▶ _PASSAGE TO READ_:
What happens if you try to dereference a value that is not a hard reference? The value is then treated as a symbolic reference. That is, the reference is interpreted as a string representing the name of a global variable.

Here is how this works:

$name = "bam";
$$name = 1;                # Sets $bam
$name->[0] = 4;            # Sets the first element of @bam
$name->{X} = "Y";          # Sets the X element of %bam to Y
@$name = ();               # Clears @bam
keys %$name;               # Yields the keys of %bam
&$name;                    # Calls &bam

This is very powerful, and slightly dangerous, in that it's possible to intend (with the utmost sincerity) to use a hard reference, but to accidentally use a symbolic reference instead. To protect against that, you can say:

use strict 'refs';
and then only hard references will be allowed for the rest of the enclosing block. An inner block may countermand the decree with:
no strict 'refs';
It is also important to understand the difference between the following two lines of code:
${identifier};    # Same as $identifier.
${"identifier"};  # Also $identifier, but a symbolic reference.

▶ _WORK INSTRUCTION 1_: Retype the part of the text on symbolic references that begins at the words "What happens if" and stops after "a global variable.".
▶ _WORK INSTRUCTION 2_: Find every line in the rows that contains the string "from", and copy each such line in full. Matching is case-sensitive.
The rows that come next are unrelated to the text on symbolic references.

[Images with object cuboids]

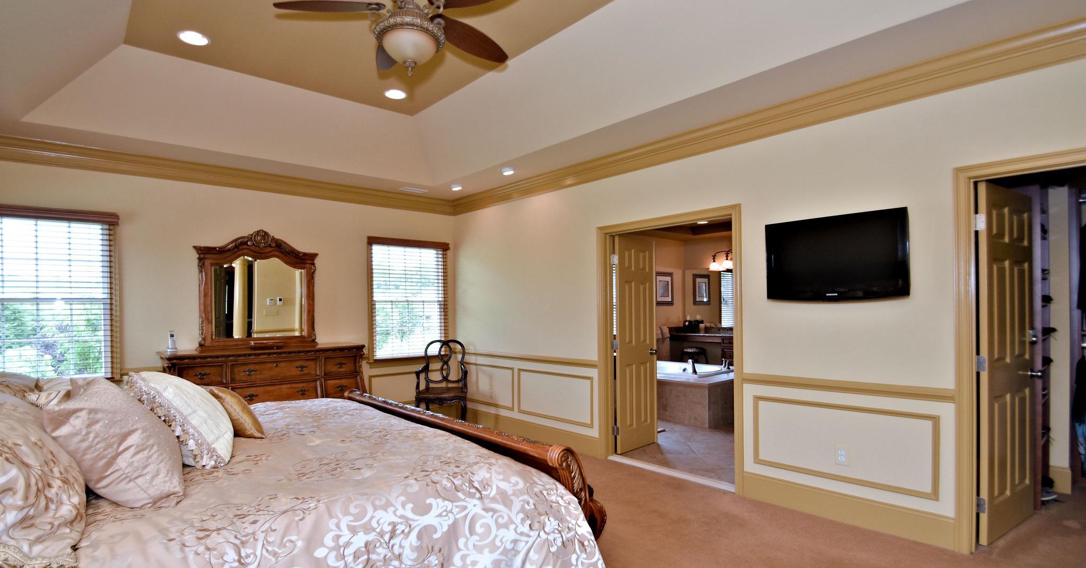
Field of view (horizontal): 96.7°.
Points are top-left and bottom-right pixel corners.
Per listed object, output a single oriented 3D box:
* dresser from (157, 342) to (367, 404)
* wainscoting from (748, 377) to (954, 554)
[{"bbox_3d":[-2.490,1.100,4.450,1.620,1.030,0.500,0,-2,-38],"label":"dresser"},{"bbox_3d":[1.870,1.070,3.100,1.180,0.900,0.050,-2,-2,44],"label":"wainscoting"}]

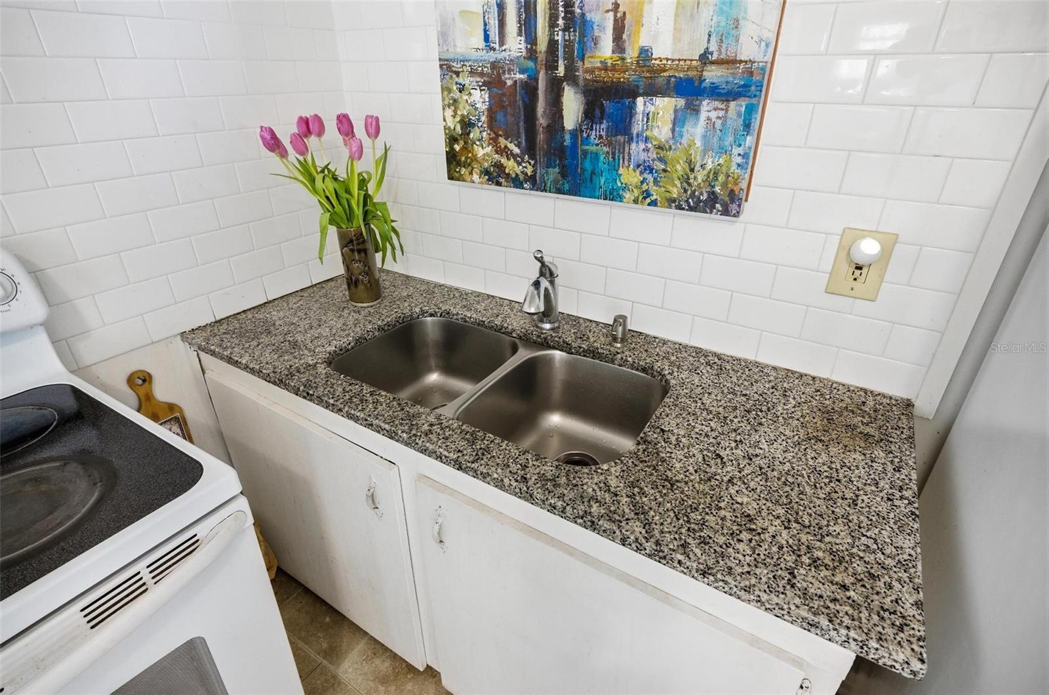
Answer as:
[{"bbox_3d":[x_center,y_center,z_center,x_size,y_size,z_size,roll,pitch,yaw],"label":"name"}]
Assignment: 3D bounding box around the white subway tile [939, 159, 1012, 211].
[{"bbox_3d":[0.760,-0.278,0.886,0.073,0.075,0.010,16,32,28],"label":"white subway tile"}]

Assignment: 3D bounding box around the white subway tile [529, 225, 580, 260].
[{"bbox_3d":[0.080,-0.274,1.373,0.151,0.075,0.008,16,32,28],"label":"white subway tile"}]

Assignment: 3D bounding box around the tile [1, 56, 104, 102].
[{"bbox_3d":[-0.909,-0.519,1.015,0.010,0.075,0.153,16,32,28],"label":"tile"}]

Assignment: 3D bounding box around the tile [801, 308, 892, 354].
[{"bbox_3d":[0.666,-0.036,1.087,0.152,0.076,0.010,16,32,28],"label":"tile"}]

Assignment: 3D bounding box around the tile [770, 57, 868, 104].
[{"bbox_3d":[0.536,-0.482,0.945,0.152,0.076,0.010,16,32,28],"label":"tile"}]

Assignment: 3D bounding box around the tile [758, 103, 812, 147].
[{"bbox_3d":[0.469,-0.431,1.014,0.151,0.075,0.008,16,32,28],"label":"tile"}]

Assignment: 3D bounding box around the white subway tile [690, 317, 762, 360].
[{"bbox_3d":[0.469,-0.025,1.226,0.152,0.075,0.010,16,32,28],"label":"white subway tile"}]

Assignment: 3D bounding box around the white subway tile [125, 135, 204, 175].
[{"bbox_3d":[-0.831,-0.446,1.210,0.009,0.075,0.155,16,32,28],"label":"white subway tile"}]

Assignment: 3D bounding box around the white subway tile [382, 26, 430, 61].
[{"bbox_3d":[-0.312,-0.796,1.378,0.152,0.076,0.010,16,32,28],"label":"white subway tile"}]

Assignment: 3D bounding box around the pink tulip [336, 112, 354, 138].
[{"bbox_3d":[-0.449,-0.555,1.309,0.038,0.060,0.038,-6,27,3],"label":"pink tulip"}]

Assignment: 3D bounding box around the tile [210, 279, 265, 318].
[{"bbox_3d":[-0.785,-0.139,1.438,0.008,0.072,0.151,16,32,28],"label":"tile"}]

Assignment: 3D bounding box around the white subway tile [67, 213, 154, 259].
[{"bbox_3d":[-0.910,-0.247,1.159,0.009,0.076,0.153,16,32,28],"label":"white subway tile"}]

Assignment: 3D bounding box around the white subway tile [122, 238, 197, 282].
[{"bbox_3d":[-0.872,-0.211,1.256,0.010,0.076,0.152,17,32,29],"label":"white subway tile"}]

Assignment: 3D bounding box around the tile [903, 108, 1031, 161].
[{"bbox_3d":[0.736,-0.359,0.878,0.152,0.076,0.009,16,32,28],"label":"tile"}]

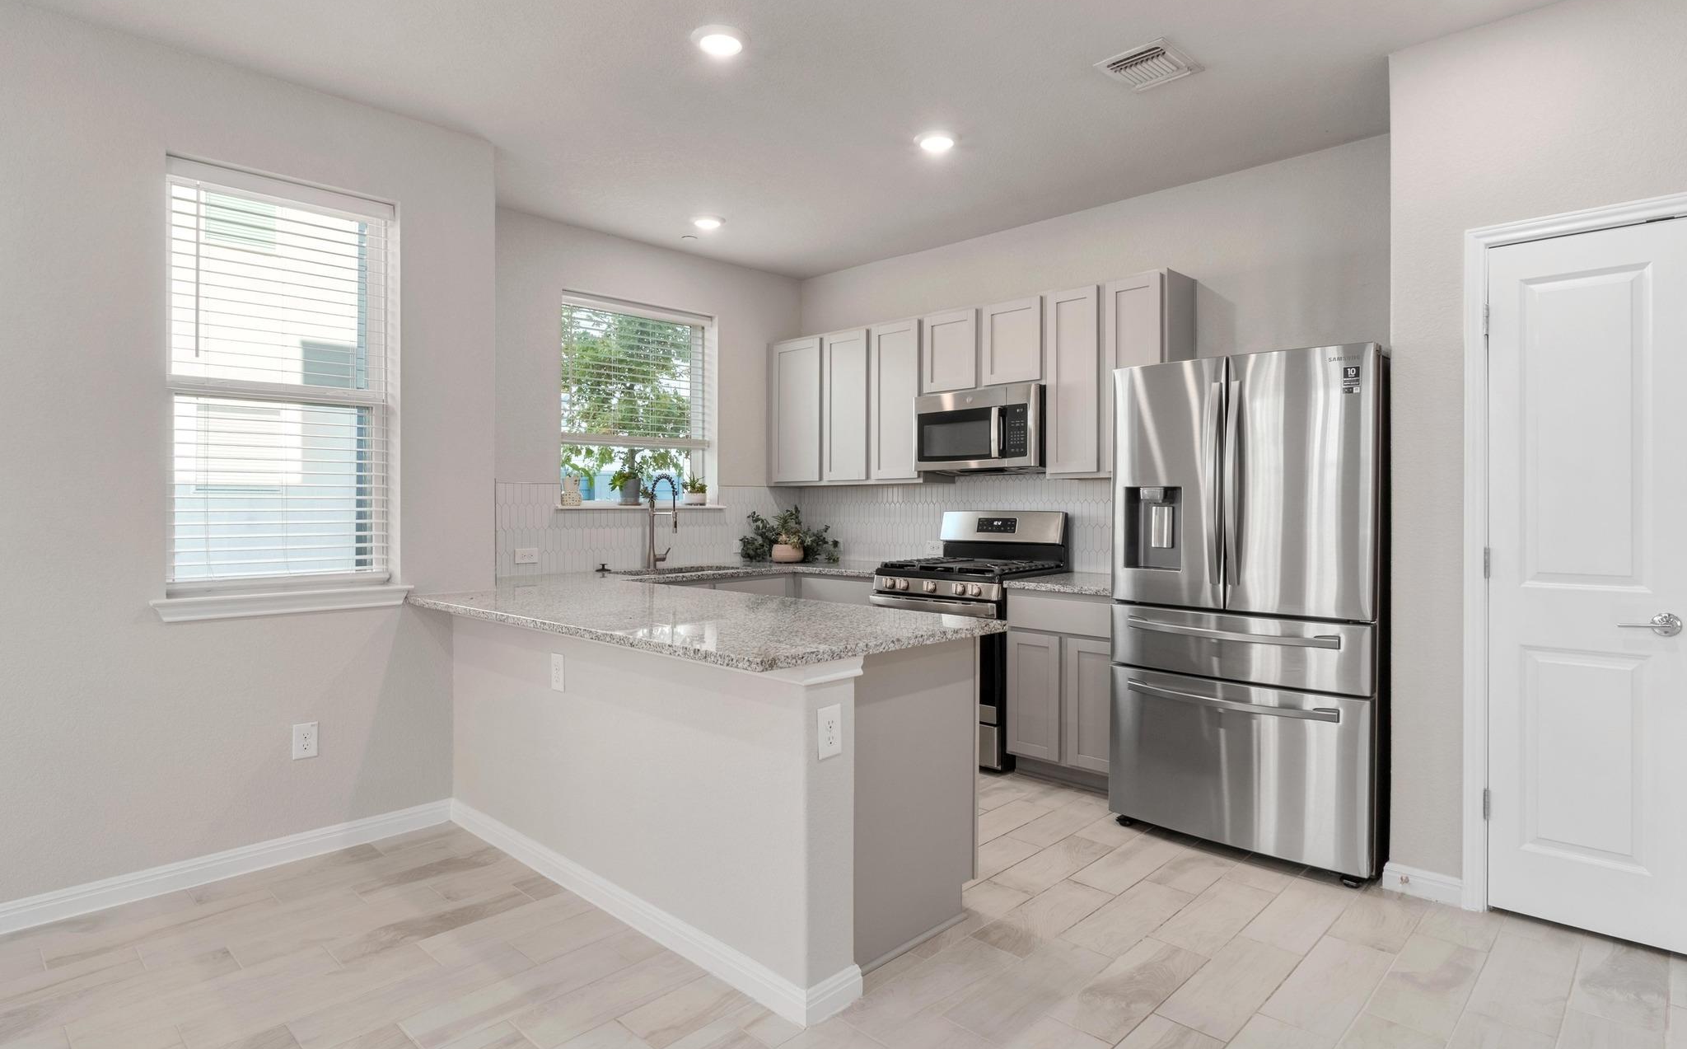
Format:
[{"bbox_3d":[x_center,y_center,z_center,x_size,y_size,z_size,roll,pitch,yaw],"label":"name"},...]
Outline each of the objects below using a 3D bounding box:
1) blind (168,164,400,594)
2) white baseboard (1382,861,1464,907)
[{"bbox_3d":[-1.990,-0.474,3.210,0.100,1.490,0.726,1,1,44],"label":"blind"},{"bbox_3d":[1.865,1.157,2.867,0.220,0.089,0.018,1,2,44],"label":"white baseboard"}]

▶ _WRITTEN REPLY 1_:
What happens if you try to dereference a value that is not a hard reference? The value is then treated as a symbolic reference. That is, the reference is interpreted as a string representing the name of a global variable.

▶ _WRITTEN REPLY 2_:
* dresser from (157, 342) to (367, 404)
* wainscoting from (748, 377) to (954, 554)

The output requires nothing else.